410 Martin Luther King St, Selma, AL 36703
1965 was a famous starting point of Selma to Montgomery marches, Important role in the Voting Rights Act of 1965, During the Selma movement it was an Important meeting place for the Southern Christian Leadership Conference (SCLC)
Church Services, Church Trips
Sunday: Church School Worship
Wednesday Prayer Service
& Bible Study 6:00 p.m.
Brown Chapel A.M.E. Church is a historic church located in Selma, Alabama. It was built in 1908 and has since played an important role in the Civil Rights Movement of the 1960s. It was at this church where Dr. Martin Luther King Jr. and other civil rights leaders gathered to plan the historic march from Selma to Montgomery in 1965, which was a pivotal moment in the fight for voting rights for African Americans. The church has been designated a National Historic Landmark and remains an important symbol of the struggle for civil rights in America.
The church was founded by African American members of the Methodist Episcopal Church in 1866. The original building was destroyed by fire in 1903, but was rebuilt in 1908 in the Gothic Revival style. The church has a tall steeple and stained-glass windows that depict biblical scenes and civil rights leaders, including Dr. Martin Luther King Jr. and Rosa Parks.
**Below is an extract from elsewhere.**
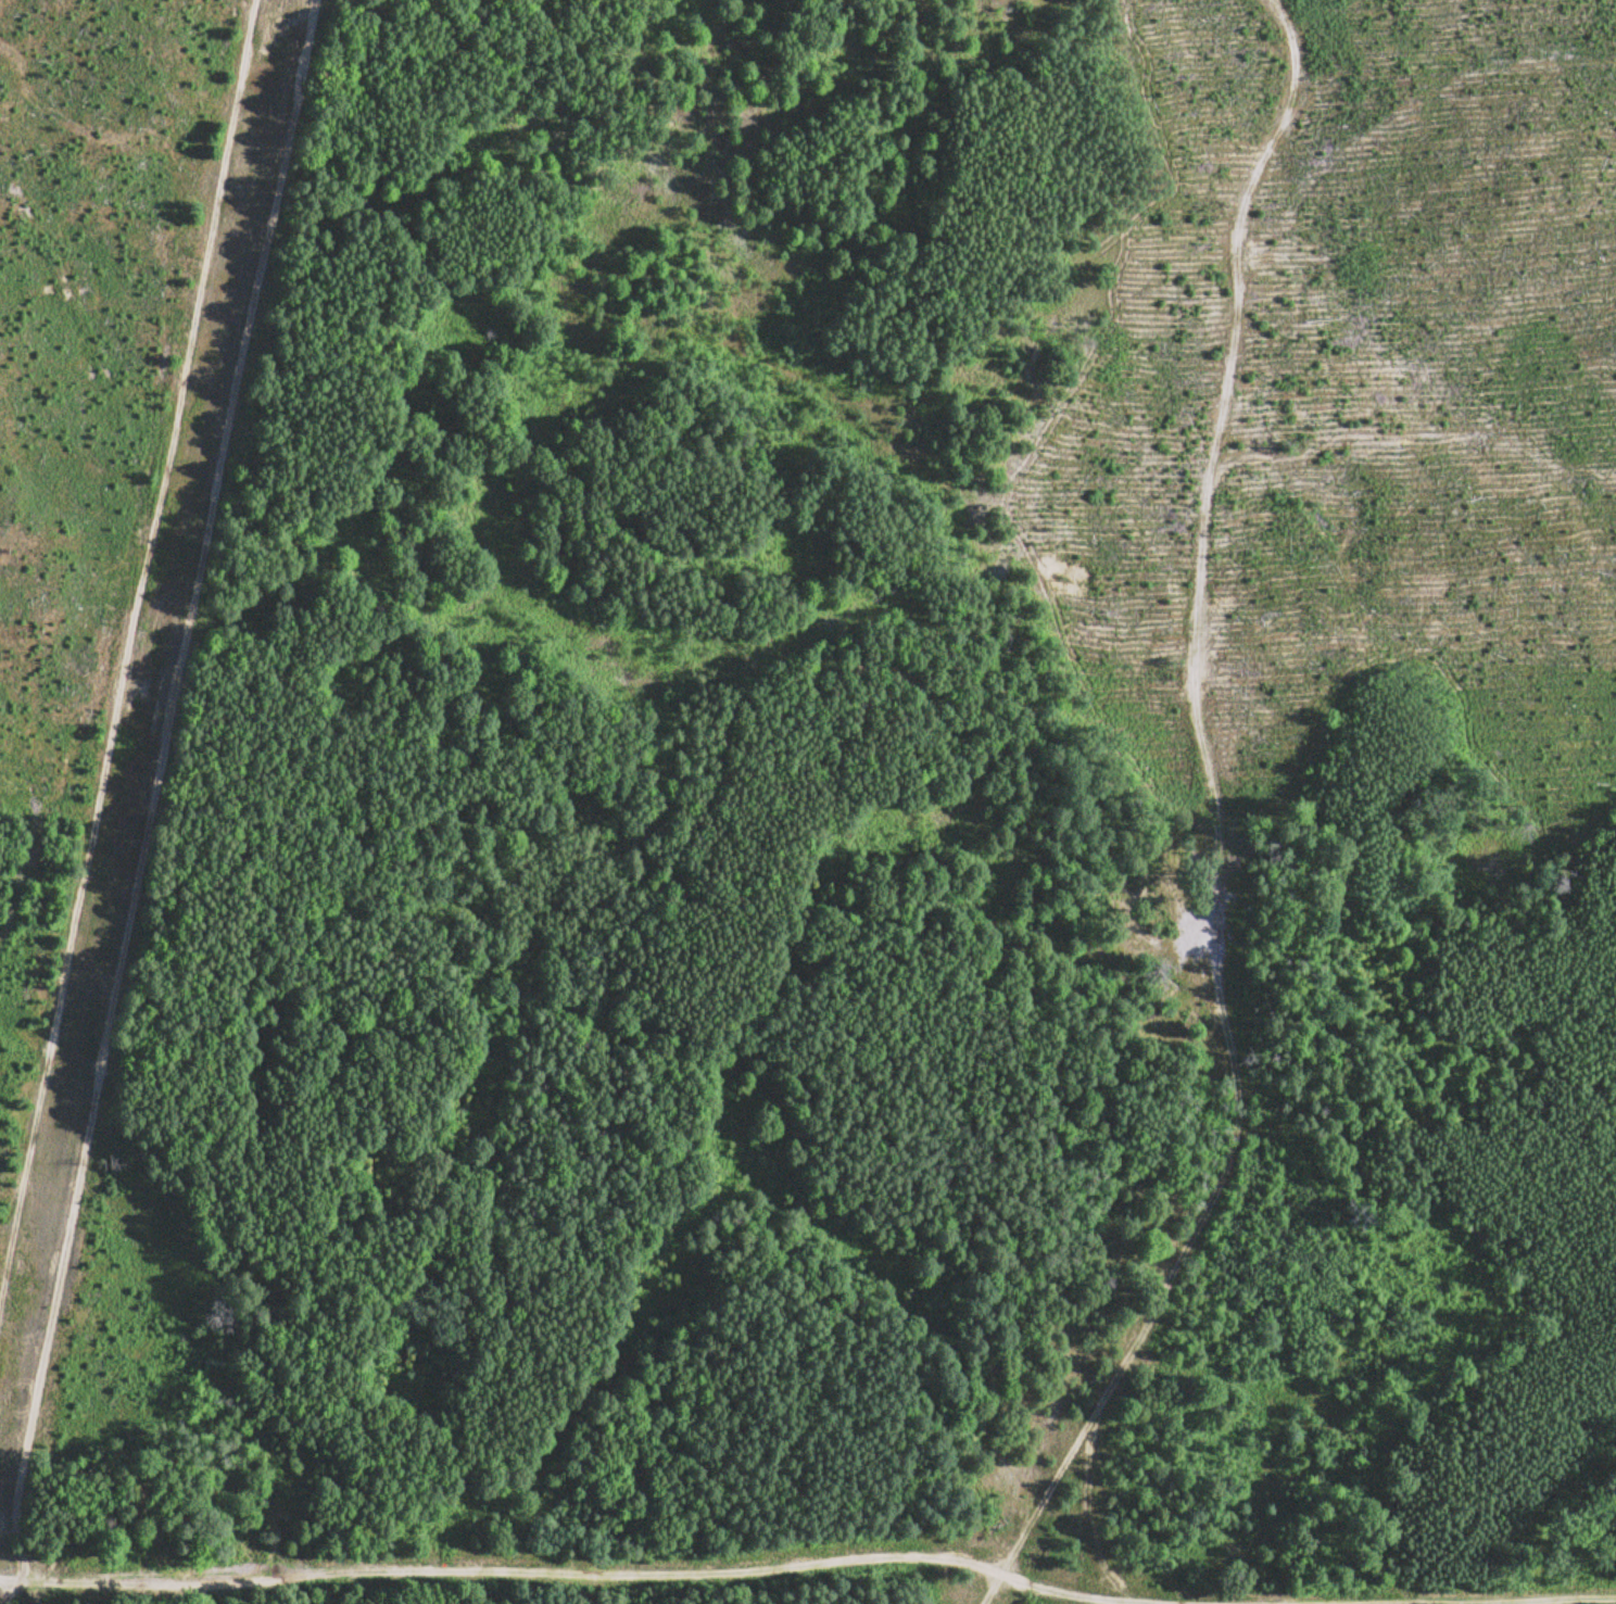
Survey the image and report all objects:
road: (156, 778)
road: (1201, 782)
road: (1000, 1571)
road: (578, 1573)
Brown Chapel A.M.E. Church continues to be an active church today, holding weekly services and hosting events that honor the legacy of the Civil Rights Movement. The church is open to visitors and offers tours that showcase its history and significance in the struggle for civil rights. Visitors can see the original pews where Dr. King and other leaders sat during the planning of the Selma to Montgomery march, as well as other artifacts and memorabilia.
In addition to its role in the Civil Rights Movement, Brown Chapel A.M.E. Church has also been a center for community activism and social justice. The church has hosted voter registration drives, organized protests against police brutality, and advocated for the rights of marginalized communities. It remains an important institution in Selma and a symbol of hope and progress in the ongoing fight for civil rights and social justice.